João Nicolle Tupiná Nogueira
Alan Francisco Carvalho Pereira
Renato José Leal De Morais
Maria Conceição Leal
Josue Leite De Lima Junior

 

 

A presente pesquisa discute possibilidades de combate ao estelionato previdenciário por meio da mudança do processo de comunicação de óbito de contribuintes. Em caso de falecimento do trabalhador, os cartórios precisam comunicar o óbito à Previdência Social para que o pagamento seja interrompido e os dependentes possam solicitar o recebimento de pensão. Entretanto, muitos cartórios se esquecem de realizar o procedimento de comunicação ao INSS e alguns contribuem com a realização de fraudes nas quais o pagamento continua sendo depositado mesmo após a morte do contribuinte.
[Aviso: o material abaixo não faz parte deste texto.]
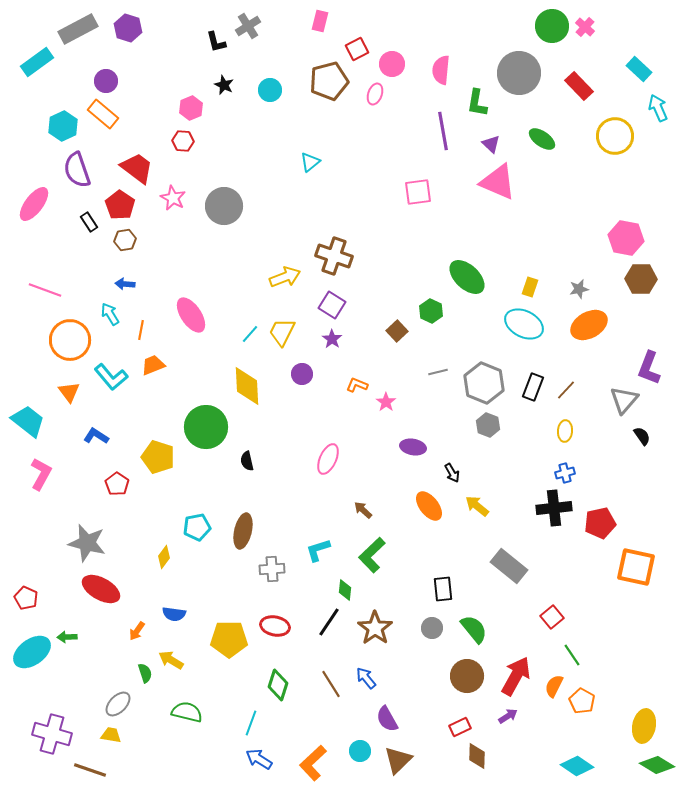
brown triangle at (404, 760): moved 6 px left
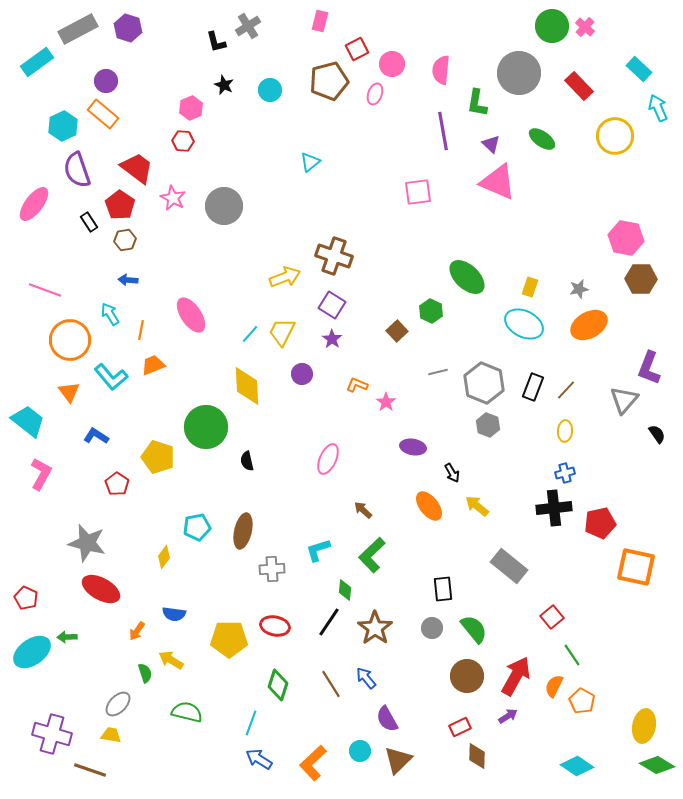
blue arrow at (125, 284): moved 3 px right, 4 px up
black semicircle at (642, 436): moved 15 px right, 2 px up
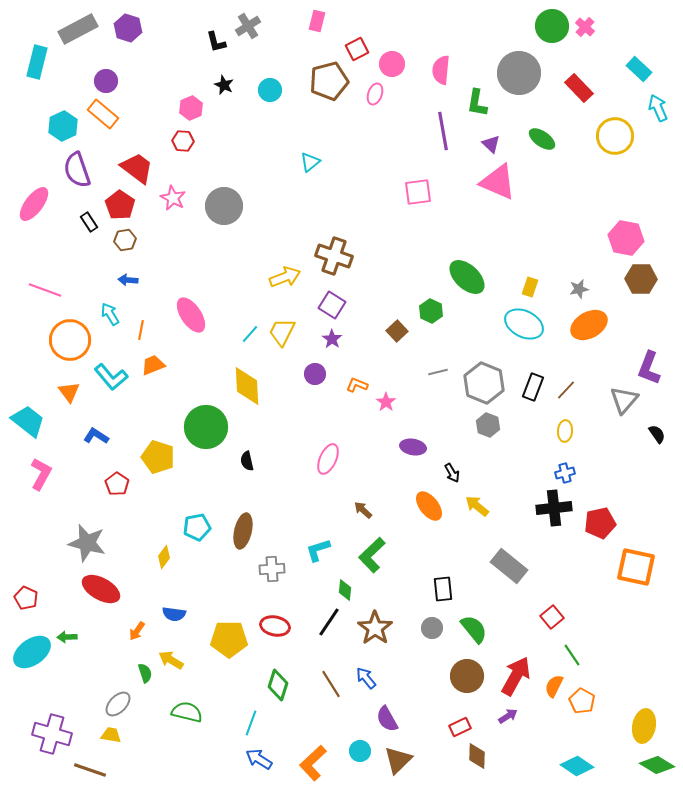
pink rectangle at (320, 21): moved 3 px left
cyan rectangle at (37, 62): rotated 40 degrees counterclockwise
red rectangle at (579, 86): moved 2 px down
purple circle at (302, 374): moved 13 px right
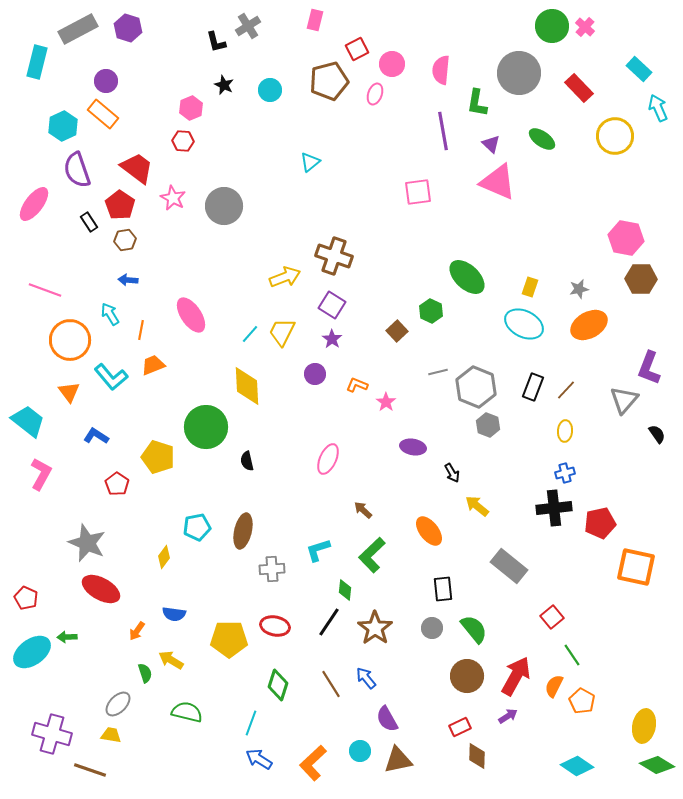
pink rectangle at (317, 21): moved 2 px left, 1 px up
gray hexagon at (484, 383): moved 8 px left, 4 px down
orange ellipse at (429, 506): moved 25 px down
gray star at (87, 543): rotated 9 degrees clockwise
brown triangle at (398, 760): rotated 32 degrees clockwise
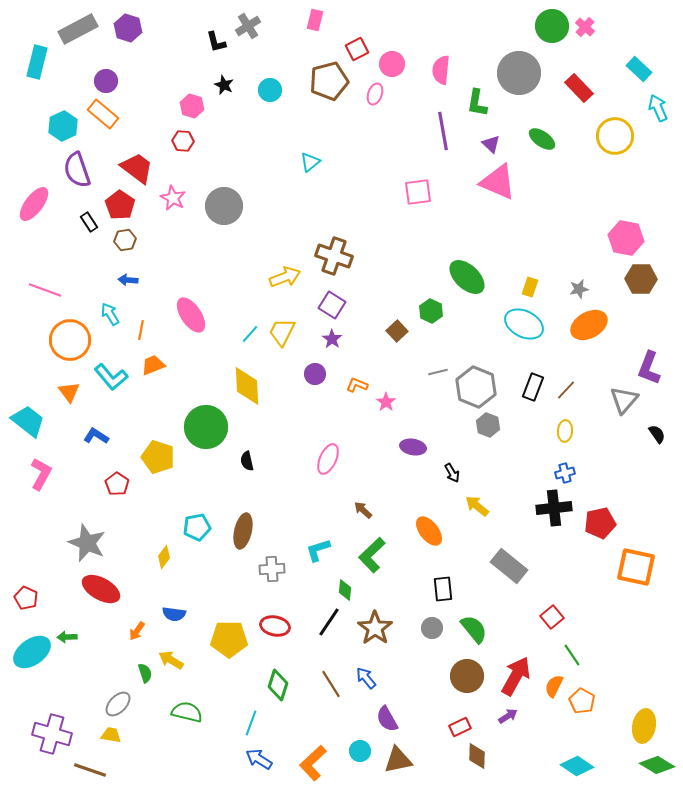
pink hexagon at (191, 108): moved 1 px right, 2 px up; rotated 20 degrees counterclockwise
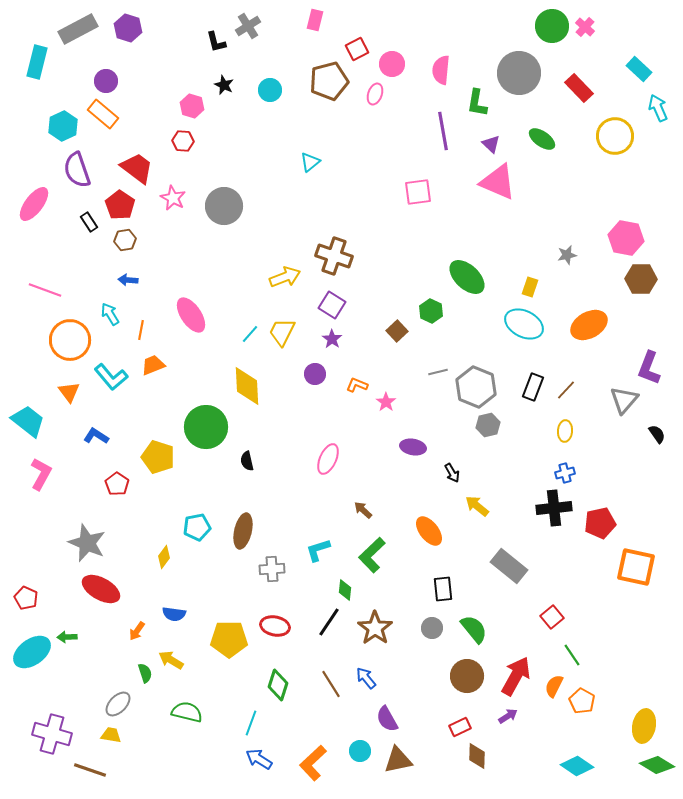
gray star at (579, 289): moved 12 px left, 34 px up
gray hexagon at (488, 425): rotated 25 degrees clockwise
Trata-se de crime de estelionato previdenciário, caracterizado no artigo 171 do Código Penal Brasileiro e passível de punição de até 5 anos em reclusão. Mesmo com a construção de mecanismos de combate a fraudes, o estelionato previdenciário gera um ônus significativo para os cofres públicos e a sociedade, fazendo emergir a problemática: Quais ações podem ser tomadas no sentido de reduzir o ônus gerado pelo estelionato previdenciário no Brasil? Nesse contexto, o objetivo geral é discutir estratégias de combate a fraudes previdenciárias no Brasil. Os objetivos específicos são caracterizar o regime previdenciário brasileiro e sua construção histórica, analisar os dados de pagamento indevido na Gerência Executiva de Juazeiro-BA, no período de 2012 a 2017, e propor uma estratégia para a redução dos caso­­s de estelionato previdenciário no âmbito da previdência social. Para tanto, foi realizada uma pesquisa bibliográfica e documental, buscando contextualizar a problemática e a construção de soluções. A pesquisa bibliográfica buscou fontes teóricas e revisões de literatura focadas nos impactos do estelionato previdenciário na sociedade. A pesquisa documental analisou a legislação e o processo de concessão do benefício previdenciário e a cessação do benefício em consequência do óbito, bem como os dados disponíveis a respeito do ônus do estelionato previdenciário para o Estado. Ao final, propõe-se a modificação do processo de comunicação de óbito às instituições previdenciárias para um modelo no qual ela seja realizada no momento de elaboração da declaração de óbito pelo médico.

Palavras-chave: Estelionato previdenciário. Perícia Médica. Intervenção.